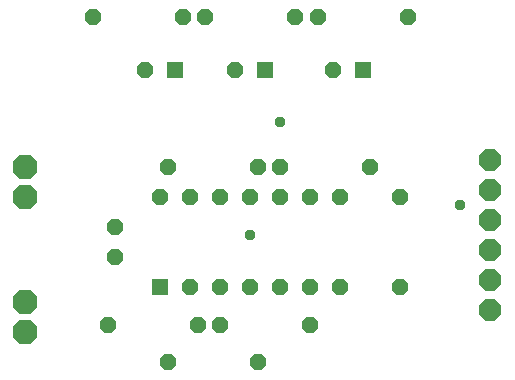
<source format=gts>
G04 EAGLE Gerber RS-274X export*
G75*
%MOMM*%
%FSLAX34Y34*%
%LPD*%
%INSoldermask Top*%
%IPPOS*%
%AMOC8*
5,1,8,0,0,1.08239X$1,22.5*%
G01*
%ADD10P,1.517511X8X112.500000*%
%ADD11P,1.517511X8X22.500000*%
%ADD12R,1.402000X1.402000*%
%ADD13P,1.436332X8X22.500000*%
%ADD14R,1.327000X1.327000*%
%ADD15P,2.226909X8X292.500000*%
%ADD16P,2.061953X8X112.500000*%
%ADD17P,1.436332X8X202.500000*%
%ADD18P,1.436332X8X112.500000*%
%ADD19C,0.952000*%


D10*
X95250Y107950D03*
X95250Y133350D03*
D11*
X120650Y266700D03*
D12*
X146050Y266700D03*
D11*
X279400Y266700D03*
D12*
X304800Y266700D03*
D11*
X196850Y266700D03*
D12*
X222250Y266700D03*
D13*
X209550Y82550D03*
X184150Y82550D03*
X158750Y82550D03*
D14*
X133350Y82550D03*
D13*
X234950Y82550D03*
X260350Y82550D03*
X285750Y82550D03*
X285750Y158750D03*
X260350Y158750D03*
X234950Y158750D03*
X209550Y158750D03*
X184150Y158750D03*
X158750Y158750D03*
X133350Y158750D03*
D15*
X19050Y158750D03*
X19050Y184150D03*
X19050Y44450D03*
X19050Y69850D03*
D16*
X412750Y114300D03*
X412750Y88900D03*
X412750Y63500D03*
X412750Y139700D03*
X412750Y165100D03*
X412750Y190500D03*
D13*
X139700Y19050D03*
X215900Y19050D03*
X184150Y50800D03*
X260350Y50800D03*
X88900Y50800D03*
X165100Y50800D03*
X76200Y311150D03*
X152400Y311150D03*
D17*
X215900Y184150D03*
X139700Y184150D03*
D18*
X336550Y82550D03*
X336550Y158750D03*
D13*
X234950Y184150D03*
X311150Y184150D03*
X266700Y311150D03*
X342900Y311150D03*
X171450Y311150D03*
X247650Y311150D03*
D19*
X209550Y127000D03*
X387350Y152400D03*
X234950Y222250D03*
M02*

</source>
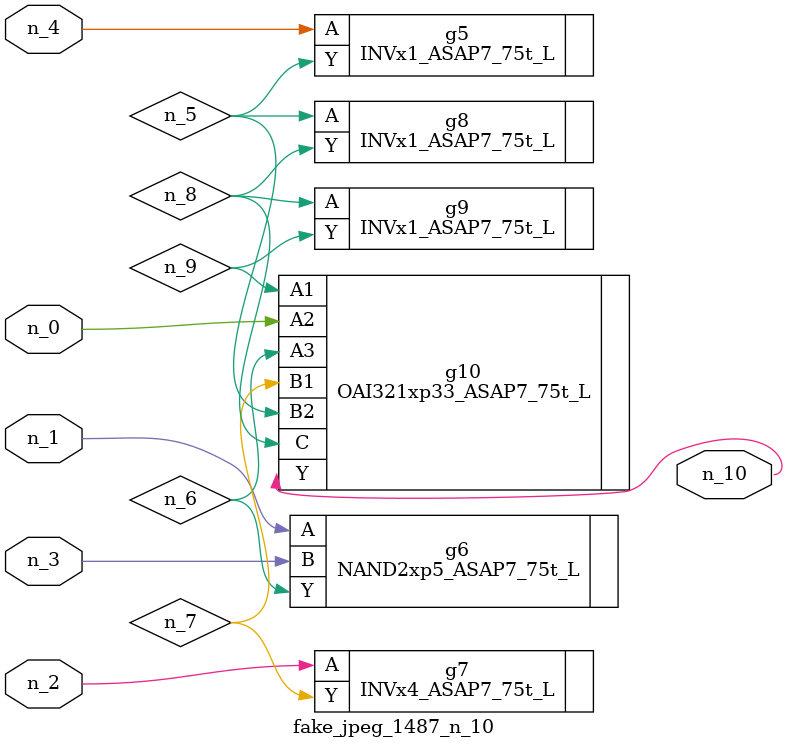
<source format=v>
module fake_jpeg_1487_n_10 (n_3, n_2, n_1, n_0, n_4, n_10);

input n_3;
input n_2;
input n_1;
input n_0;
input n_4;

output n_10;

wire n_8;
wire n_9;
wire n_6;
wire n_5;
wire n_7;

INVx1_ASAP7_75t_L g5 ( 
.A(n_4),
.Y(n_5)
);

NAND2xp5_ASAP7_75t_L g6 ( 
.A(n_1),
.B(n_3),
.Y(n_6)
);

INVx4_ASAP7_75t_L g7 ( 
.A(n_2),
.Y(n_7)
);

INVx1_ASAP7_75t_L g8 ( 
.A(n_5),
.Y(n_8)
);

INVx1_ASAP7_75t_L g9 ( 
.A(n_8),
.Y(n_9)
);

OAI321xp33_ASAP7_75t_L g10 ( 
.A1(n_9),
.A2(n_0),
.A3(n_6),
.B1(n_7),
.B2(n_5),
.C(n_8),
.Y(n_10)
);


endmodule
</source>
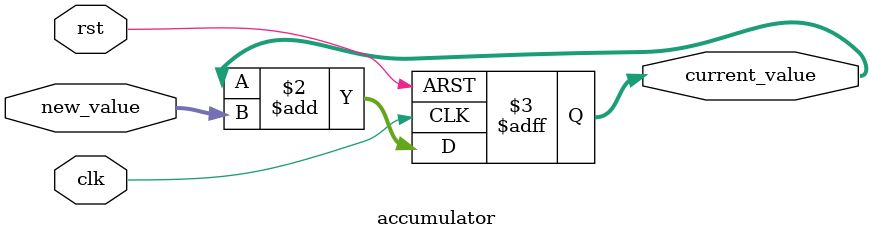
<source format=v>
module pe(
    input clk,
    input rst,
    input [31:0] a,
    input [31:0] b,
    output [31:0] c
);

// Intermediate wire to hold the multiplication result
wire [63:0] mult_result;
wire [31:0] accumulated_value;

// Instantiating the multiplier module
multiplier u_multiplier (
    .a(a),
    .b(b),
    .result(mult_result)
);

// Instantiating the accumulator module
accumulator u_accumulator (
    .clk(clk),
    .rst(rst),
    .new_value(mult_result[31:0]), // Take lower 32 bits for accumulation
    .current_value(accumulated_value)
);

// Assigning the accumulated value to the output
assign c = accumulated_value;

endmodule

// Multiplier module
module multiplier(
    input [31:0] a,
    input [31:0] b,
    output [63:0] result
);
    assign result = a * b;
endmodule

// Accumulator module
module accumulator(
    input clk,
    input rst,
    input [31:0] new_value,
    output reg [31:0] current_value
);
    always @(posedge clk or posedge rst) begin
        if (rst) begin
            current_value <= 0;
        end else begin
            current_value <= current_value + new_value;
        end
    end
endmodule
</source>
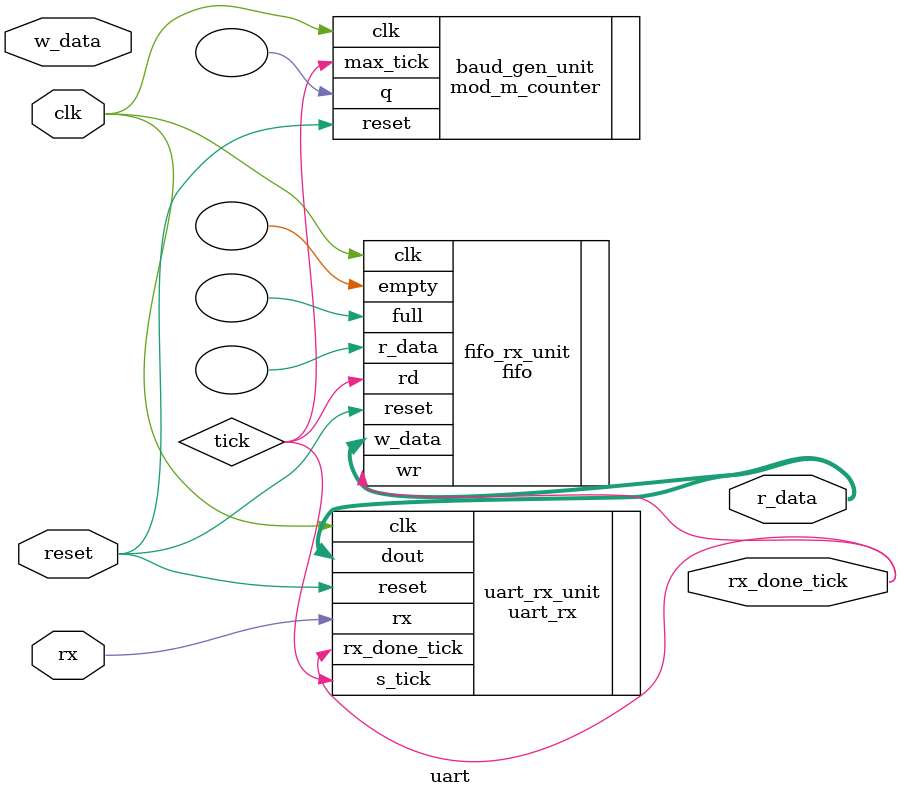
<source format=v>
module uart
   #( // Default setting:
      // 19,200 baud, 8 data bits, 1 stop bit, 2^2 FIFO
      parameter DBIT = 8,     // # data bits
                SB_TICK = 16, // # ticks for stop bits, 16/24/32
                              // for 1/1.5/2 stop bits
                DVSR = 163,   // baud rate divisor
                              // DVSR = 50M/(16*baud rate)
                DVSR_BIT = 8, // # bits of DVSR
                FIFO_W = 0    // # addr bits of FIFO
                              // # words in FIFO=2^FIFO_W
   )
   
   (
    input wire clk, reset,
    input wire  rx,
    input wire [7:0] w_data,
    output wire [7:0] r_data,
    output wire rx_done_tick
   );

   // signal declaration
   wire tick;

   //body
   mod_m_counter #(.M(DVSR), .N(DVSR_BIT)) baud_gen_unit
      (.clk(clk), .reset(reset), .q(), .max_tick(tick));

   uart_rx #(.DBIT(DBIT), .SB_TICK(SB_TICK)) uart_rx_unit
      (.clk(clk), .reset(reset), .rx(rx), .s_tick(tick),
       .rx_done_tick(rx_done_tick), .dout(r_data));

   fifo #(.B(DBIT), .W(FIFO_W)) fifo_rx_unit
      (.clk(clk), .reset(reset), .rd(tick),
       .wr(rx_done_tick), .w_data(r_data),
       .empty(), .full(), .r_data());

endmodule
</source>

--------------------------------------------------

## GOAL OF THE EXERCISE
Please give an exact copy of the entries above, from the line with "X285750Y158750D03*" down to the line with "X76200Y311150D03*", inclusive, and nothing else.

## WRITTEN ANSWER
X285750Y158750D03*
X260350Y158750D03*
X234950Y158750D03*
X209550Y158750D03*
X184150Y158750D03*
X158750Y158750D03*
X133350Y158750D03*
D15*
X19050Y158750D03*
X19050Y184150D03*
X19050Y44450D03*
X19050Y69850D03*
D16*
X412750Y114300D03*
X412750Y88900D03*
X412750Y63500D03*
X412750Y139700D03*
X412750Y165100D03*
X412750Y190500D03*
D13*
X139700Y19050D03*
X215900Y19050D03*
X184150Y50800D03*
X260350Y50800D03*
X88900Y50800D03*
X165100Y50800D03*
X76200Y311150D03*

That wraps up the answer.